Hasta hace poco, Monterrey parecía ser el único pálido reflejo de Occidente que teníamos en México. Con la Ciudad de México sometida bajo las garras de las hordas perredistas y Guadalajara convertida en un pueblote gobernado por un cura loco y fanático (Sandoval Íñiguez) me parecía que la sultana era, por lo menos, la ciudad "industriosa y pujante" del cliché con la ramplona -pero a fin de cuentas loable, si se consideran las circunstancias- aspiración de querer parecerse a Texas.
Ya perdí el poco respeto que me quedaba por Monterrey. A raíz de la muerte de la osa islandesa mi amigo Julián B. me llamó la atención de que mucho más cerca -precisamente en el Monterrey de los guayabos, pichilos, eloyes y los mencionados bazaldúas- acaban de asesinar de la manera más vil a un osito negro. Un estúpido albañil lo amarró con una soga del cuello. Pero la barbaridad de este albañil no fue lo peor, sino la actitud tanto de los camarógrafos de la tele que se apersonaron en el lugar para grabar tan ignominioso espectáculo como de los retrasados mentales curiosos que se agolparon a presenciar la agonía del osito sin hacer nada para impedirla.

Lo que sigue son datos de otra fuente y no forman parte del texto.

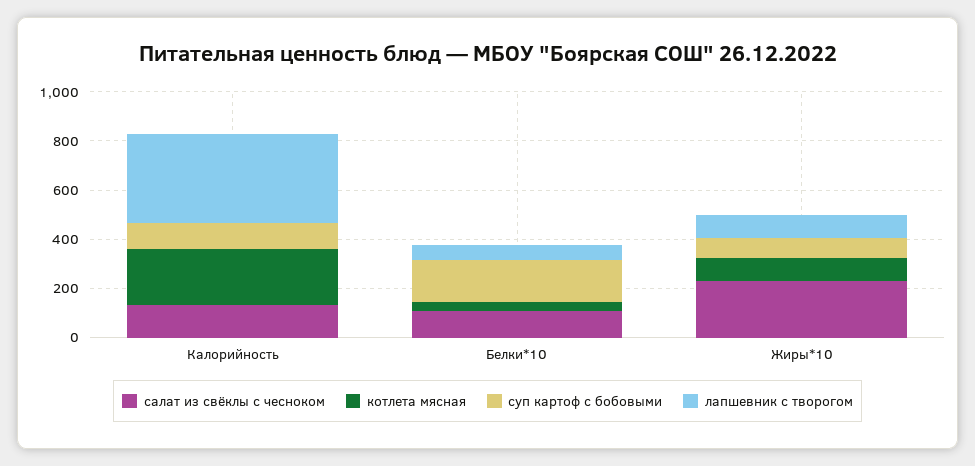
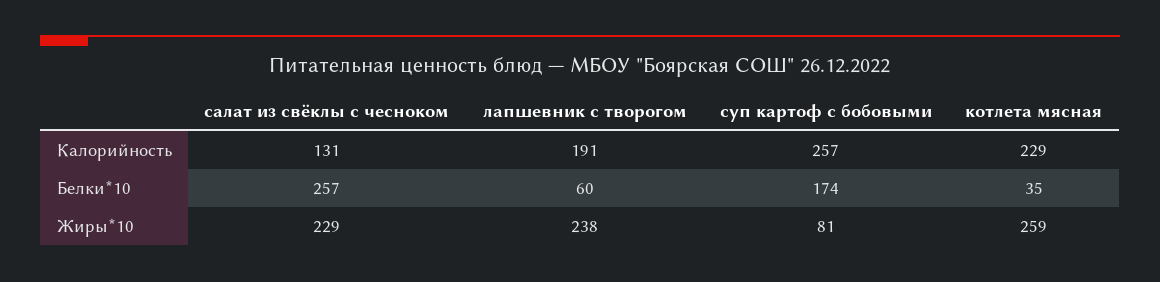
  {
    "салат из свёклы с чесноком": {
      "Калорийность": 131,
-     "Белки*10": 100,
+     "Белки*10": 257,
      "Жиры*10": 229
    },
    "котлета мясная": {
      "Калорийность": 229,
      "Белки*10": 35,
-     "Жиры*10": 100
+     "Жиры*10": 259
    },
    "суп картоф с бобовыми": {
-     "Калорийность": 100,
+     "Калорийность": 257,
      "Белки*10": 174,
      "Жиры*10": 81
    },
    "лапшевник с творогом": {
-     "Калорийность": 350,
+     "Калорийность": 191,
      "Белки*10": 60,
-     "Жиры*10": 100
+     "Жиры*10": 238
    }
  }

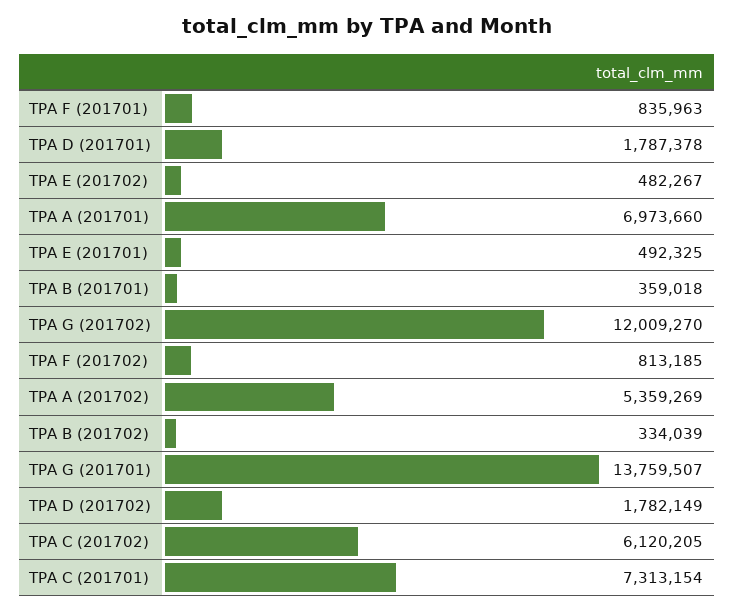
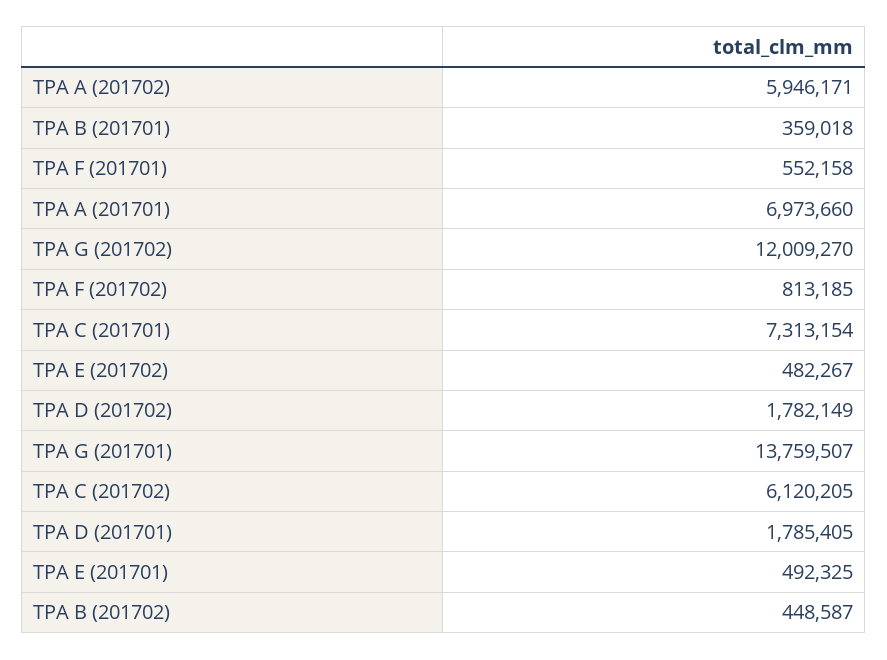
  {
-   "TPA F (201701)": 835963,
+   "TPA F (201701)": 552158,
-   "TPA D (201701)": 1787378,
+   "TPA D (201701)": 1785405,
    "TPA E (201702)": 482267,
    "TPA A (201701)": 6973660,
    "TPA E (201701)": 492325,
    "TPA B (201701)": 359018,
    "TPA G (201702)": 12009270,
    "TPA F (201702)": 813185,
-   "TPA A (201702)": 5359269,
+   "TPA A (201702)": 5946171,
-   "TPA B (201702)": 334039,
+   "TPA B (201702)": 448587,
    "TPA G (201701)": 13759507,
    "TPA D (201702)": 1782149,
    "TPA C (201702)": 6120205,
    "TPA C (201701)": 7313154
  }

De acuerdo a los especialistas, los animales bajan de las montañas para buscar agua y alimentos, ya que la falta de lluvias ha provocado una aguda escasez de vital líquido en la región. Los hombres han invadido las regiones naturales de los osos, sean polares, negros, brunos o Yogis. ¿Termirá algún día de expanderse esta funesta plaga humana?